Pesan teologis yang diutarakan Lempp adalah tentang bagaimana manusia seharusnya bertingkah laku, yakni berlaku seturut dengan kehendak Allah sang pencipta seperti Nuh yang benar dan tak bercela memiliki kesabaran dan berpengharapan hanya kepada Allah dan tentang bagaimana besarnya kasih Allah terhadap manusia sehingga Ia berkuasa untuk menegakkan keadilan terhadap manusia dan ciptaannya di bumi ini yang dianggapNya telah rusak karena dosa.

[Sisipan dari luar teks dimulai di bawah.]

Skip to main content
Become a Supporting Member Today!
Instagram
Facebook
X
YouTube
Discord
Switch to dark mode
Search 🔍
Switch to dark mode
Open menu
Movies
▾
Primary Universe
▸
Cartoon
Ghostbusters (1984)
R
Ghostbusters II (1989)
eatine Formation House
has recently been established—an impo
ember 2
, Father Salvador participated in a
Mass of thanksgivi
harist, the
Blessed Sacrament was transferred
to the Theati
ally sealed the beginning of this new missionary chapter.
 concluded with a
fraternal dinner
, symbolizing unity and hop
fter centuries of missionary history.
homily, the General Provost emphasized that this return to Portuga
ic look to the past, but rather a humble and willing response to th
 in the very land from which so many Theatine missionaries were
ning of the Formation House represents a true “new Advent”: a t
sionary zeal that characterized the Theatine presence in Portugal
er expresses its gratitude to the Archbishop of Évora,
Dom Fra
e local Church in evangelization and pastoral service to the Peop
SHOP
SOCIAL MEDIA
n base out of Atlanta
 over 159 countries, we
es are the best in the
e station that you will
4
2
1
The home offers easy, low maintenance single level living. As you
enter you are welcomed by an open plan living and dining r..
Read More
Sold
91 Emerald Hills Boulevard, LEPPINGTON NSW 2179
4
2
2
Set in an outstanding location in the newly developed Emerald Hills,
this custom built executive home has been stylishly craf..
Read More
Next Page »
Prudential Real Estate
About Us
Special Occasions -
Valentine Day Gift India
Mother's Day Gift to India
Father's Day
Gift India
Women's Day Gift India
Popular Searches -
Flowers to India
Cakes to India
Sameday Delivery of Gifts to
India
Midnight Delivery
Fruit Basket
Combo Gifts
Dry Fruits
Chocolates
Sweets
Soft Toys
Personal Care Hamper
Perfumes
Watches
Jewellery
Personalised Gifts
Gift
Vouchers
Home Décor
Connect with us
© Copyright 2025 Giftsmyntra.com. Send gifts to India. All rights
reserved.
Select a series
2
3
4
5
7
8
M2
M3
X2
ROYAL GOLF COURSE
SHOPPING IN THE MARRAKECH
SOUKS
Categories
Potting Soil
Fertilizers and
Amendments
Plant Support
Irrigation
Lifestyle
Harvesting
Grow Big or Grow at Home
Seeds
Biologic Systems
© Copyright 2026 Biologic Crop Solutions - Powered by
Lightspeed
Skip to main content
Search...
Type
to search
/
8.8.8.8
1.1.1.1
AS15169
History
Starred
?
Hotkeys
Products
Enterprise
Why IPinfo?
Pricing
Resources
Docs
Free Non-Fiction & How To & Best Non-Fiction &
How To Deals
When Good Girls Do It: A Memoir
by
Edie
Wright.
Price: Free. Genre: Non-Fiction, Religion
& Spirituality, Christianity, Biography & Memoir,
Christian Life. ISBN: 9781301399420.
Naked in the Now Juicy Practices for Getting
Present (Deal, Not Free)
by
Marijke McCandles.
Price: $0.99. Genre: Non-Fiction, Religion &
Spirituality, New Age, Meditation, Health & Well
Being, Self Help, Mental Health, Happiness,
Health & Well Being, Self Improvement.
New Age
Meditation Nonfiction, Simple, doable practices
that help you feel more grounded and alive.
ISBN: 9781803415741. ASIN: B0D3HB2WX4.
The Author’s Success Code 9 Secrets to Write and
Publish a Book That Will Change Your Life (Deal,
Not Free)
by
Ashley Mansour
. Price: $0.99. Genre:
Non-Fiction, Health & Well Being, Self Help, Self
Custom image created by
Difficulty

Namun karena pada kenyataanya manusia yang tercipta di bumi adalah manusia pemberontak yang harus dimusnahkan agar dunia baru dapat diciptakan dan diisi dengan manusia yang lebih baik yang berakhlak mulia, maka air bah adalah satu-satunya cara yang tepat untuk menghukum manusia pada saat itu.
Saya setuju dengan pesan teologis teks menurut Lempp, karena menurut saya ia berusaha mengedepankan tentang masalah krisis moral yang terjadi pada manusia yang pasti akan berdampak lebih buruk bagi kehidupan manusia jika tidak dihentikan oleh Allah. Sehingga pantas saja jika Allah memberi hukuman terhadap manusia. Ia juga menekankan bahwa kejadian, peristiwa, riwayat hidup dan sejarah termasuk keselamatan adalah akibat dari kemauan dan perintah Allah (kuasa Allah). Allah menegakkan keadilan dengan kuasaNya terhadap ciptaanNya. Keadilan adalah tujuan dan maksud pemakaian kuasa, sedangkan kuasa hanyalah suatu alat dan perkakas yang digunkan untuk mencapai keadilan tersebut, seperti yang dilakukan oleh Allah.

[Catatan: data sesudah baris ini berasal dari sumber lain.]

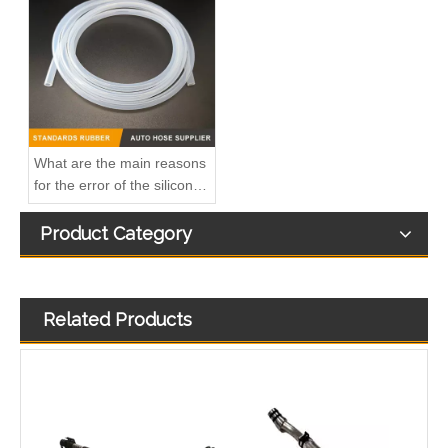
A6110703232 Premium Quality Fuel Supply Hose Compatible with Mercedes-Benz Engine
A6110702932 Fuel Supply Hose Compatible with Mercedes-Benz Engine - Premium Quality
What are the main reasons
for the error of the silicone
hose?
Product Category
Related Products
Premium Quality A6110702132 Fuel Supply Hose Compatible with Mercedes-Benz Engine
5342941 Automotive Engine Turbocharger Oil Return Pipe for Cummins ISF 2.8 Engine Parts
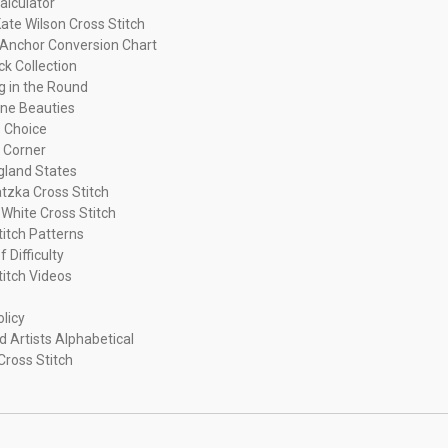
alculator
ate Wilson Cross Stitch
Anchor Conversion Chart
ck Collection
ng in the Round
ne Beauties
 Choice
 Corner
land States
tzka Cross Stitch
 White Cross Stitch
titch Patterns
f Difficulty
titch Videos
olicy
d Artists Alphabetical
Cross Stitch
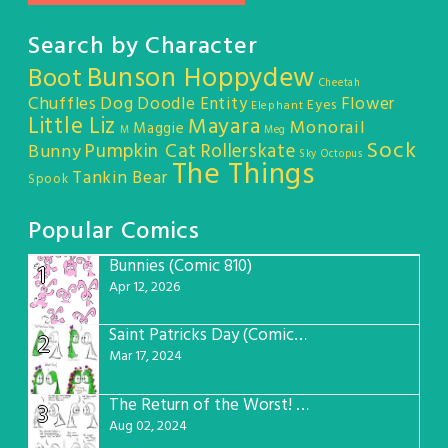
Search by Character
Bunson Hoppydew
Boot
Cheetah
Chuffles
Dog
Doodle Entity
Flower
Eyes
Elephant
Little Liz
Mayara
Monorail
Maggie
M
Meg
Sock
Pumpkin Cat
Rollerskate
Bunny
Sky Octopus
The Things
Tankin Bear
Spook
Popular Comics
Bunnies (Comic 810)
1
Apr 12, 2026
Saint Patricks Day (Comic #763)
2
Mar 17, 2024
The Return of the Worst! (Comic #765)
3
Aug 02, 2024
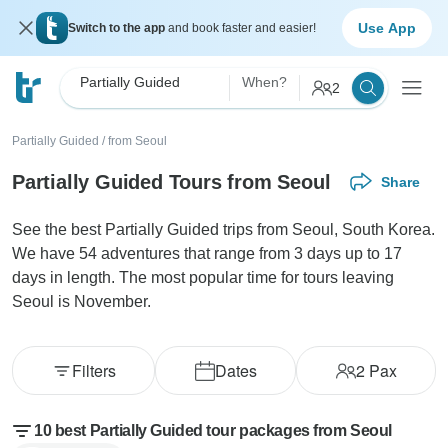
Use App
Switch to the app
and book faster and easier!
Partially Guided
When?
2
Partially Guided
/
from Seoul
Partially Guided Tours from Seoul
Share
See the best Partially Guided trips from Seoul, South Korea.
We have 54 adventures that range from 3 days up to 17
days in length. The most popular time for tours leaving
Seoul is November.
Filters
Dates
2
Pax
10 best Partially Guided tour packages from Seoul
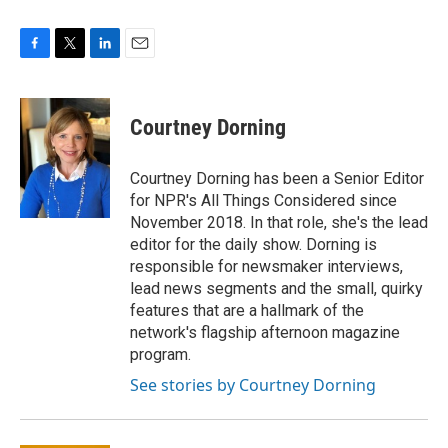
F
T
L
E
a
w
i
m
c
i
n
a
e
t
k
i
Courtney Dorning
b
t
e
l
o
e
d
o
r
I
Courtney Dorning has been a Senior Editor
k
n
for NPR's All Things Considered since
November 2018. In that role, she's the lead
editor for the daily show. Dorning is
responsible for newsmaker interviews,
lead news segments and the small, quirky
features that are a hallmark of the
network's flagship afternoon magazine
program.
See stories by Courtney Dorning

Saya tidak memiliki tafsiran lain terhadap narasi banjir besar ini, namun ketika membaca tafsiran dari Walter Lempp tentang banjir besar ini, ada suatu pertanyaan yang muncul dibenak saya. Lempp menafsirkan bahwa Allah berkuasa untuk mendatangkan banjir besar untuk menghukum manusia yang penuh dengan dosa, namun mengapa Allah tidak mau menggunakan kekuasaanNya itu untuk mengubah hati dan pikiran manusia untuk tidak berbuat dosa lagi, sehingga bencana banjir besar tersebut seharusnya dapat dicegah bahkan tidak terjadi. Saya rasa Allah bukan tidak mampu akan hal itu karena Ia berkuasa atas segalanya, namun pertanyaan saya mengapa Allah tidak mau? Jika saja Allah mengubah hati dan pikiran manusia (mengontrol manusia), tentu saja manusia akan jauh dari dosa sehingga tidak perlu ada hukuman seperti air bah yang melanda manusia dan Allah juga tidak perlu menyesal sehingga mencipta dunia baru. Seorang manusia saja dapat menghipnotis dan mengkomandoi sesamanya hingga menjadi seorang penurut seperti zombie sesuai dengan keinginannya, mengapa Allah tidak melakukan demikian agar kehidupan di dunia ini dapat sesuai dengan kehendaknya? Namun demikian, saya tetap setuju dengan apa yang telah diutarakan oleh Lempp dalam bukunya yang berjudul Kejadian 5:1-12:3, karena ia menunjukan betapa berdaulatnya Allah yang penuh kasih itu, demi menegakkan keadilan dan karena kasih Allah terhadap manusia ciptaanNya maka ia melakukan hal (hukuman) seperti itu.